On March 16th, 1943 the group decided to sever their connection with the Paint Research Station and to rename themselves the Cosmos Club (CSC). This was duly reported in FUTURIAN WAR DIGEST #27. On April 13th, the CSC held their first meeting at Shirley's Cafe on Teddington's Park Road, the permanent venue for their meetings thereafter, and welcomed new member Bruce Gaffron into the fold. With the change in name, the club also decided to discontinue MEMO-SHEET and start a new clubzine. This was COSMIC CUTS. The first issue appeared in May and was edited by Gordon Holbrow. (Dennis Tucker would take over as editor with the August 1945 issue.) As the largest active fan group in the country during this period the CSC became one of the three pillars of wartime British fandom, alongside FUTURIAN WAR DIGEST and the British Fantasy Society.

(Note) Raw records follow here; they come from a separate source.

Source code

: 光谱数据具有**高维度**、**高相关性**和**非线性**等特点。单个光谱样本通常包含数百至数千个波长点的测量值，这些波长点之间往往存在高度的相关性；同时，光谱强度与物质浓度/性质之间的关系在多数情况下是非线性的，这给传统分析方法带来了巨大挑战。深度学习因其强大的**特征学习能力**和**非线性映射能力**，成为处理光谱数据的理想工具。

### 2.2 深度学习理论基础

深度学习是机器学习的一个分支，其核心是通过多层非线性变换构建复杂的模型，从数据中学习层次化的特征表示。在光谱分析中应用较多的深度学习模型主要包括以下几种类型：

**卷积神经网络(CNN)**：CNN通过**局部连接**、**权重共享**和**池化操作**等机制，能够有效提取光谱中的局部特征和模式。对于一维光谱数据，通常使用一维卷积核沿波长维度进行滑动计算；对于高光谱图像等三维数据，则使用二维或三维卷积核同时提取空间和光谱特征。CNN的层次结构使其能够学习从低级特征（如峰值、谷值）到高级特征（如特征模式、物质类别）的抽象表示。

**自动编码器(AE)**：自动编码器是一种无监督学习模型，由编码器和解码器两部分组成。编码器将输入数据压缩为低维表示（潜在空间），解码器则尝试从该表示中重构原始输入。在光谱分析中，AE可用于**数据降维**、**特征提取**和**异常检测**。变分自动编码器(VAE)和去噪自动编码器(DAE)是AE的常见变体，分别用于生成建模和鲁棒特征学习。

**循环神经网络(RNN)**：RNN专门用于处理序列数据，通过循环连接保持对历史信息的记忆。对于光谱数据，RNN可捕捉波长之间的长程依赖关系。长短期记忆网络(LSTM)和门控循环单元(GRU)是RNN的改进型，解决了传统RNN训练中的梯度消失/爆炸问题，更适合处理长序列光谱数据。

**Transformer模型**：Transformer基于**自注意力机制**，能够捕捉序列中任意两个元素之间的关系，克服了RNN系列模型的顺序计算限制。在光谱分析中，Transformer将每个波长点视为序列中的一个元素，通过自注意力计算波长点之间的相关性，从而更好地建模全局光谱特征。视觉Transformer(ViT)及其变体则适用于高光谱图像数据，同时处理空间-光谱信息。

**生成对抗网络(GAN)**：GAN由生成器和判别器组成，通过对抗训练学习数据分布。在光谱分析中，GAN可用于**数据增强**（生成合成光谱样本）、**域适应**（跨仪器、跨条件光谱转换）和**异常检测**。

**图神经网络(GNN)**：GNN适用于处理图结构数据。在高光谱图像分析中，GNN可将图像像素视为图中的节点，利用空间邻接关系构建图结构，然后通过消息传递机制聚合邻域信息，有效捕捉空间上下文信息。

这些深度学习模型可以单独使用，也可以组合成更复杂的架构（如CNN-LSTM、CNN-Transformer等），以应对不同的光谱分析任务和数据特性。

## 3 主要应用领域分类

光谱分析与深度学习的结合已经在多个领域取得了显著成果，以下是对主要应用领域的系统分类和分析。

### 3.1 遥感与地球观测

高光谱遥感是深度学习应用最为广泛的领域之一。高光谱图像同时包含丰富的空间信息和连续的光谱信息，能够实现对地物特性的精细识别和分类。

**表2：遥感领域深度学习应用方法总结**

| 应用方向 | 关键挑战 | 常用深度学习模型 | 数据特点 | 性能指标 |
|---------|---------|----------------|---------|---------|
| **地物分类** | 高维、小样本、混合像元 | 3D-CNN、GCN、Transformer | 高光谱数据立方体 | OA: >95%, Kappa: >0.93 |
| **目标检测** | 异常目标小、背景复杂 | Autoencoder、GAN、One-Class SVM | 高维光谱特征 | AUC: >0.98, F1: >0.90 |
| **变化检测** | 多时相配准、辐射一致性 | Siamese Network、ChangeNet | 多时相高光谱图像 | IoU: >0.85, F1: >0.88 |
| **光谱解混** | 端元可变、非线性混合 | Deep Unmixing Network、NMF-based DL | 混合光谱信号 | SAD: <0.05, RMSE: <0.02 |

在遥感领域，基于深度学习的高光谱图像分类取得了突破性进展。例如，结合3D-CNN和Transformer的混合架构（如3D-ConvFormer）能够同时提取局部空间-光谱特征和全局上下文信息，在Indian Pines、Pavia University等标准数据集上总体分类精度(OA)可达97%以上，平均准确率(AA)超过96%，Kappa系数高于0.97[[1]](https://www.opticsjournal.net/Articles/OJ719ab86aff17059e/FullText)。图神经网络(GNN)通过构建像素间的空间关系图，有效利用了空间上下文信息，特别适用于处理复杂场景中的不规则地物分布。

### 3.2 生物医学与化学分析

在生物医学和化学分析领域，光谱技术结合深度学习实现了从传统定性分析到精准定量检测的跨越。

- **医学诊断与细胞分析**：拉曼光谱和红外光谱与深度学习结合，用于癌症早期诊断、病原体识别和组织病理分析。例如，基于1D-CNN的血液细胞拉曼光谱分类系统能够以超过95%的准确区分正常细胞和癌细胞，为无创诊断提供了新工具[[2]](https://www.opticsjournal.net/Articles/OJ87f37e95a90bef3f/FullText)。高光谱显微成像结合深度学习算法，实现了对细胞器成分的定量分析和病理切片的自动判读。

In December 1943, the Cosmos Club revealed their plans for a convention the following year, with the single-sheet CONVENTION EXTRA in both in COSMIC CUTS #5 and in Parker's LAMPOST #1, one of the 'litter' of accompanying small fanzines that rode out with FUTURIAN WAR DIGEST #32 that same month. The relevant pages in LAMPOST were also pages 9 & 10 of COSMIC CUTS #5 and so presumably a deliberate print overrun.
The rest of that first side was taken up with hyperbole, but on the reverse was the projected programme for the Eastercon, which was as follows:
The pampered fans of today complain when the con programme is split between adjacent hotels rather than all under one roof. One can only imagine how they would react at the prospect of a thirty five minute train ride between venues.
The second CONVENTION EXTRA rode out with LAMPPOST #2 in FUTURIAN WAR DIGEST #33 (Feb 1944). This reported that Arthur Williams would be producing a convention booklet and that there would be a Fantasy Museum at the convention, display items for which would be gratefully received. However, the big news concerned the 'eminent speakers':
"Mr Walter Gillings, ex-Editor of 'Tales of Wonder' and Director of Utopian Publications Ltd., has agreed to act as Convention President, and will open the Sunday morning session with a Presidential Address. And, circumstances, the Guest Speaker at the Convention dinner will be none other than the distinguished Professor A.M.Low."The third and final issue of LAMPPOST went out with FUTURIAN WAR DIGEST #34 (April 1944), its front page consisting of a map (incorporated later in this article) of how to get to the convention. This looks to have been sized for American quarto paper. Sadly, it was printed on UK quarto and so ran off the bottom of the page. Not that this appears to have deterred anyone.